* _Passage provided_
+---+
You're really never sure what the diodes are and IIRC there's a few markers on the 301 series device cases that are supposed to be unique identifiers but I don't recall what the and where to look because other than the Seoul diodes my QB's whether 288 or 132, both have either Lumileds 2835HE or LM301B and both work decent and I actually prefer the Lumileds results.
I accumulated a pretty good quantity of aluminum extrusions not had a line on ¾ aluminum angle dirt cheap, except I used up a lot of it and they ran out! So frames were pretty cheap and I have been using small sinks about 6*100*20mm on drivers and the middle of 132 QB’s and the 288’s with single slate2's on 288's. The HID is a good backup, but I believe eventually you'll want LED lights for backup too.
Looks like you got a deal and won, save the dimmer - which is important for me to have.
I agree with you both too, just not everything, but that's what makes us different! :peace:
 

sfw1960

Well-Known Member
Hold on, what quick connectors are we talking about here? Because the daisy chain thing that came with it, I don't use. The ballast are connected directly into my timer. That's actually what the OP was about... anyone knowing where to get the "master controller" for this thing lol
I think you can build a controller/ contactor box if you're switching a bunch of drivers at the same time.
The inrush current is probably pretty high with just two let alone 4-6-8 or more.
I'm using a mechanical timer to trigger the contactor for up to 6 drivers per space.
PM me for more info if you want!
 

shotnva777

Well-Known Member
I think you can build a controller/ contactor box if you're switching a bunch of drivers at the same time.
The inrush current is probably pretty high with just two let alone 4-6-8 or more.
I'm using a mechanical timer to trigger the contactor for up to 6 drivers per space.
PM me for more info if you want!
I just wanted it for the dimmer. I'm not sure if that's what you're referring to you having
 

sfw1960

Well-Known Member
Nope.
When you switch on a LED driver it conducts a huge draw of current for a sec, and that's really hard on components like your breaker and the contactor is rated for bigger amperage loads than the breaker is typically designed to repeatedly take. Same goes for the switches and timers, etc.
I asked for a clear picture of the driver so I might be able to see things like whether it's a CC or CV driver (or both), operating voltage range and the current region.
+---+
* _Extracted data_
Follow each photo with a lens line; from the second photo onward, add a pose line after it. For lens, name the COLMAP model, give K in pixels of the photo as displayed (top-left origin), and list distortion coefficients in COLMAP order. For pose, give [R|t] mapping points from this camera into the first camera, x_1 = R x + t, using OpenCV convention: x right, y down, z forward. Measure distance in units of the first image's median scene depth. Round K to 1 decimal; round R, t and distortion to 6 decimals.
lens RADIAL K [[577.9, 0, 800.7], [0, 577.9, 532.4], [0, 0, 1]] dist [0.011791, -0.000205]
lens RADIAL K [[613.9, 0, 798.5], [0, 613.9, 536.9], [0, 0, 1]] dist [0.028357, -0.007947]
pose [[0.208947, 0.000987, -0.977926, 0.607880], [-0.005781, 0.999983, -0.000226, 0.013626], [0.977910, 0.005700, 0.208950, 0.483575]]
+---+
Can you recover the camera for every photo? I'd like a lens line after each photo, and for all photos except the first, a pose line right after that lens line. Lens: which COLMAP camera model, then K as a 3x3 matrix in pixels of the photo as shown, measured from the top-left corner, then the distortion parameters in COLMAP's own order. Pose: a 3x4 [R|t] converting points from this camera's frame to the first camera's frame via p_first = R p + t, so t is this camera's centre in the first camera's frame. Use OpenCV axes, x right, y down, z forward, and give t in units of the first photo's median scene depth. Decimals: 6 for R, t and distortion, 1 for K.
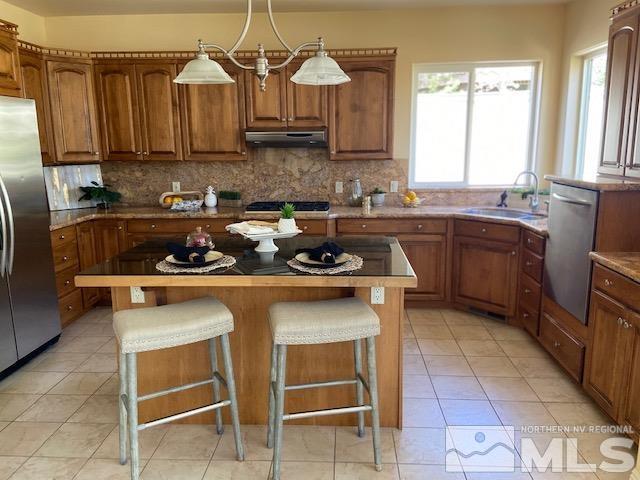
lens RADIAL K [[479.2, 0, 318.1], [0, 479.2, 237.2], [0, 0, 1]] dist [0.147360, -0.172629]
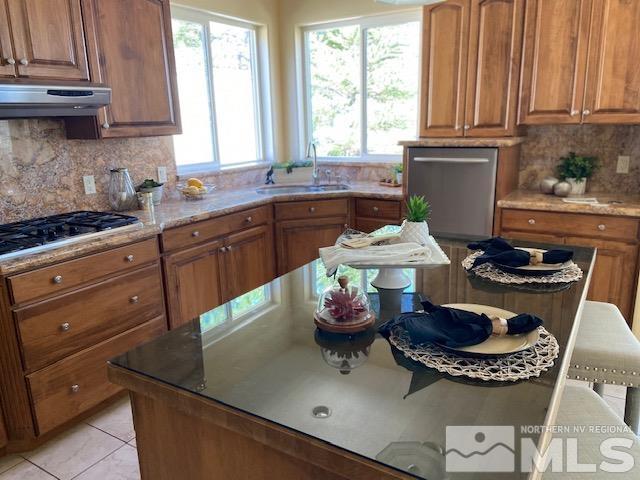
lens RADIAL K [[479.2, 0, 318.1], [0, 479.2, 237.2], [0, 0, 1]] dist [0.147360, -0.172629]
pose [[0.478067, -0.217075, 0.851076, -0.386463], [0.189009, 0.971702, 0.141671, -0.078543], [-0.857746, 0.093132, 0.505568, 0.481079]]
+---+
* _Problem requirements_
Please translate this sentence from the forum thread into Spanish: "The HID is a good backup, but I believe eventually you'll want LED lights for backup too."

* _Solution for this task_
El HID es un buen respaldo, pero creo que con el tiempo también querrás luces LED como respaldo.